* [Required action 1] In the comment thread, what winter driving range is given for the e-Up?
* [Required action 2] Quote the comment thread from "Ah, good catch, thanks!" up to and including "it’s millimeter wave.".

* [Study text]
►

They mandate a way to view the backup camera. I suppose at that point it incentivizes auto makers to add additional functionality to that screen. There is only so much room on the dash after all.

I'd also be surprised to learn auto makers aren't doing this sort of thing because it tends to sell better. Similar situation to phones getting larger every year despite some segment crying for smaller phones.


Once you're sticking a big ol' screen in the driver's vision during backup time, that screen becomes obvious real estate for any other user interface you may want. Buttons and dials are cheaper than a touch screen, but buttons and dials+a screen are more expensive than a touch screen.


If I am not mistaken those touchscreens in cars are cheaper than the buttons they replaced (citation needed).


Seems plausible, at least. A button is cheaper than a touchscreen, but you can replace N buttons with one touchscreen. (Citation still needed, though.)


I guess at some point a (modal) GUI is more space efficient than individual controls.

At some point cars had screens, surrounded by physical buttons. I always thought that was a great compromise.


I've been driving an e-Up for the last two years and am happy with it. It's a small car, just 240 km in the summer and 180 km in the winter though.

The battery pack is not temperature-controlled so it gets hot in long trips, and recharging becomes excruciatingly slow. Then again, it was not designed for long trips.

The new Citroen e-C3 is a modern, cheap(ish) car with a similar concept: optional touchscreen and many physical controls.


it conveys that you know what ex post and ex ante mean


Or, quite often, conveys that you don’t know what they mean.


This ability was demoed in the third or fourth minute of the intro. (NBA 2K23 with a PS5 controller)


Ah, good catch, thanks!

The AR aspect here is really clever -- you can use normal keyboards and controllers because you can just look at them when you need to.


Your odyssey has a radar component not a LiDAR sensor. (Big gap in resolution)


Okay for some reason when I Googled the part is listed as lidar sensor.

https://www.ebay.com/itm/175646053526?mkcid=16&mkevt=1&mkrid...

Honda says it’s millimeter wave.

https://techinfo.honda.com/rjanisis/pubs/web/docs/AJA15434.P...

Our Odyssey uses a combination of multiple radar sensors and a camera to provide excellent sensing. From what I have read, millimeter wave is best of both worlds between LiDAR and Radar.

https://www.engineering.com/ElectronicsDesign/ElectronicsDes...

LiDAR doesn’t seem practical.


The last link reads mostly like a press release from the manufacturer. I suspect there are reasons why it is inferior to LiDAR not listed on that page. LiDAR traditionally can be kind of impractical but solid state LiDAR will help a lot with that.

◄

* [Extracted data]
►

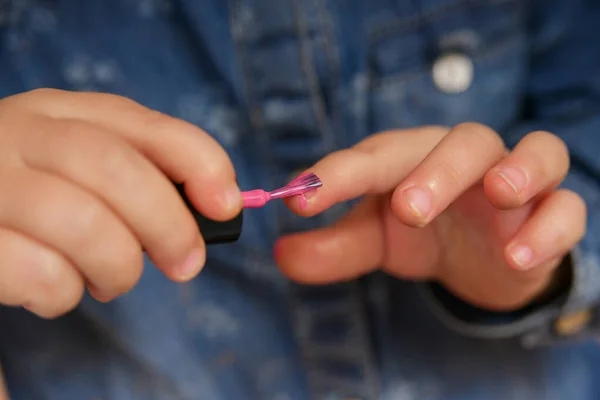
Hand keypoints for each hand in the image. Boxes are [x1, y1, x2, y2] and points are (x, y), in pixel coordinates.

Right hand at [0, 89, 241, 317]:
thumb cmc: (34, 199)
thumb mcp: (79, 170)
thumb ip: (138, 177)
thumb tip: (218, 205)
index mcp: (60, 112)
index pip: (145, 124)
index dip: (199, 162)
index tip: (228, 206)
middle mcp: (19, 134)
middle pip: (115, 169)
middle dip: (168, 224)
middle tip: (186, 264)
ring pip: (81, 222)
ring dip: (116, 266)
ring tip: (110, 280)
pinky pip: (38, 272)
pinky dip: (64, 293)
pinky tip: (57, 290)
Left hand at [276, 123, 585, 310]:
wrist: (485, 258)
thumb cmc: (426, 234)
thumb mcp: (375, 242)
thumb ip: (334, 246)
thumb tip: (282, 254)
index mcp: (415, 159)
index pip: (376, 155)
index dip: (337, 174)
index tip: (298, 199)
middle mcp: (467, 161)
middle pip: (463, 142)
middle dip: (437, 171)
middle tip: (407, 209)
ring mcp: (517, 185)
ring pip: (534, 153)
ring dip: (517, 170)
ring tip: (497, 194)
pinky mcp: (552, 214)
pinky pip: (568, 209)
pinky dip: (549, 228)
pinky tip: (518, 257)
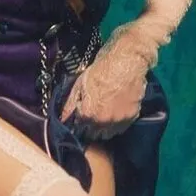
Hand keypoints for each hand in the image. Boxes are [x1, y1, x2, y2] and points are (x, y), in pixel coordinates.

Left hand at [59, 23, 154, 139]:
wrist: (128, 59)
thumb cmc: (101, 68)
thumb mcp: (80, 83)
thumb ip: (70, 104)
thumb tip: (63, 119)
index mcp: (88, 114)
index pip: (78, 130)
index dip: (78, 123)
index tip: (80, 116)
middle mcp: (103, 122)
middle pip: (93, 135)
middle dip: (90, 127)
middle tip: (92, 113)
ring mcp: (119, 120)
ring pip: (108, 134)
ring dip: (104, 128)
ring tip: (104, 113)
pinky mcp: (132, 116)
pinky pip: (121, 128)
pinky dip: (117, 123)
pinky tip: (115, 111)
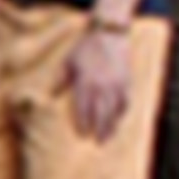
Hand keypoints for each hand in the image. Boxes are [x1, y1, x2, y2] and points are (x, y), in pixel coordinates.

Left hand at [65, 25, 134, 143]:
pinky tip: (119, 120)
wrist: (109, 34)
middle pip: (102, 112)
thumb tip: (51, 95)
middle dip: (100, 129)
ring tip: (108, 138)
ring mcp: (117, 84)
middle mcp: (103, 85)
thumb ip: (61, 80)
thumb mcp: (69, 62)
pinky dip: (122, 113)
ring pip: (116, 110)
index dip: (84, 121)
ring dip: (112, 125)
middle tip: (98, 144)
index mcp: (86, 80)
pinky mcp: (127, 81)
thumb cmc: (85, 48)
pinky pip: (126, 101)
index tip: (82, 134)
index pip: (84, 106)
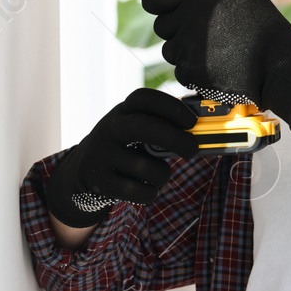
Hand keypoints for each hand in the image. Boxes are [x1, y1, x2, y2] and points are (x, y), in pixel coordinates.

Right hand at [45, 88, 200, 227]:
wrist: (86, 170)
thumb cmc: (128, 145)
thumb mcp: (137, 127)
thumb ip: (164, 124)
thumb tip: (205, 126)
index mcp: (123, 111)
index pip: (144, 98)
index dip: (171, 107)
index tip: (192, 121)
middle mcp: (110, 129)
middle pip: (143, 127)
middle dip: (174, 138)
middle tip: (192, 150)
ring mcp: (102, 155)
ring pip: (145, 167)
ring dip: (162, 174)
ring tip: (160, 174)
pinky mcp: (100, 181)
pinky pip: (137, 191)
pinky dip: (150, 192)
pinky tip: (148, 188)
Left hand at [141, 0, 290, 135]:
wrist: (277, 62)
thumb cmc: (264, 27)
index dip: (158, 3)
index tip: (165, 7)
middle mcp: (188, 18)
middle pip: (162, 25)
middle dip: (176, 29)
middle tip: (201, 32)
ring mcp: (187, 46)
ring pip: (171, 49)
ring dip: (186, 50)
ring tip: (215, 48)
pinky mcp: (190, 70)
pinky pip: (181, 70)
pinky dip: (195, 69)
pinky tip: (217, 64)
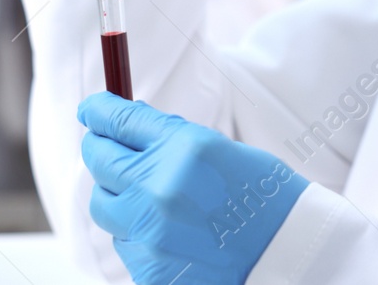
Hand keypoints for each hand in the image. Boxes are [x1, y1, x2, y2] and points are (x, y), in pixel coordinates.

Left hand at [79, 93, 307, 283]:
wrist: (285, 252)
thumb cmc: (259, 195)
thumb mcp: (216, 147)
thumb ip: (165, 135)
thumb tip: (122, 122)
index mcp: (181, 149)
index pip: (118, 121)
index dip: (98, 111)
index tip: (91, 110)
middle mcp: (158, 190)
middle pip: (99, 161)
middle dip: (102, 150)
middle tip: (110, 149)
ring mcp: (150, 235)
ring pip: (103, 207)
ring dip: (119, 197)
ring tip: (150, 198)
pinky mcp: (150, 271)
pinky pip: (123, 244)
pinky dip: (136, 234)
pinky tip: (167, 231)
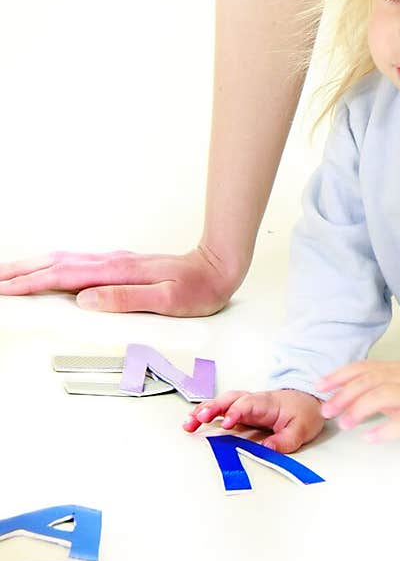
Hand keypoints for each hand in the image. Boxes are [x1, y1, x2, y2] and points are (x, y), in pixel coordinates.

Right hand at [0, 244, 240, 315]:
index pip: (63, 277)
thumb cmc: (197, 289)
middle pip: (55, 263)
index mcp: (116, 272)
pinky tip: (47, 269)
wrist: (218, 267)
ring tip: (9, 273)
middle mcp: (111, 263)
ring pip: (63, 260)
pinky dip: (52, 265)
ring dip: (33, 266)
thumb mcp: (166, 300)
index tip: (5, 289)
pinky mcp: (118, 265)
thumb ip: (126, 299)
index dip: (31, 284)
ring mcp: (113, 261)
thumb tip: (86, 299)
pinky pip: (75, 263)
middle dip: (21, 271)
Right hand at [183, 388, 323, 452]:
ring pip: (222, 403)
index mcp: (267, 403)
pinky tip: (193, 422)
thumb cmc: (303, 412)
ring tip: (188, 424)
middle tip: (198, 419)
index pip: (248, 404)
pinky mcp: (241, 412)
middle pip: (229, 400)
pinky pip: (221, 409)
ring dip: (204, 410)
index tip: (227, 423)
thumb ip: (286, 440)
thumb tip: (268, 448)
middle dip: (213, 408)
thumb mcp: (302, 428)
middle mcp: (253, 401)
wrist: (307, 401)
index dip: (237, 412)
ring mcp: (245, 405)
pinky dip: (206, 413)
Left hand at [316, 360, 399, 447]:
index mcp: (396, 369)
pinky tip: (368, 437)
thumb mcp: (398, 387)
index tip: (319, 387)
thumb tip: (339, 394)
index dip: (339, 375)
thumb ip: (374, 387)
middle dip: (344, 394)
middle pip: (369, 380)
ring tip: (344, 424)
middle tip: (327, 411)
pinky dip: (383, 429)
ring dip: (359, 409)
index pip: (363, 367)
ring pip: (384, 395)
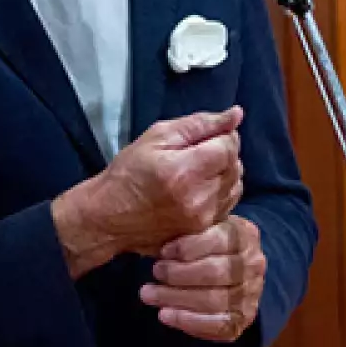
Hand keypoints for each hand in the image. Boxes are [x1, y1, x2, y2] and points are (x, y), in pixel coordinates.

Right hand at [52, 107, 244, 274]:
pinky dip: (220, 192)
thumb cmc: (129, 171)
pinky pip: (228, 205)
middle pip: (235, 166)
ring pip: (235, 186)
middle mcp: (199, 199)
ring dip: (224, 173)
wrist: (109, 216)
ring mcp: (202, 220)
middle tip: (198, 153)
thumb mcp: (158, 136)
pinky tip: (200, 188)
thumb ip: (201, 124)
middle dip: (223, 154)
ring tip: (198, 170)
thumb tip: (236, 114)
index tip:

◄

* [Written response 1] 180 km.

* [Written response 2]
Ah, good catch, thanks!

The AR aspect here is really clever -- you can use normal keyboards and controllers because you can just look at them when you need to.


Your odyssey has a radar component not a LiDAR sensor. (Big gap in resolution)


Okay for some reason when I Googled the part is listed as lidar sensor.

https://www.ebay.com/itm/175646053526?mkcid=16&mkevt=1&mkrid...

Honda says it’s millimeter wave.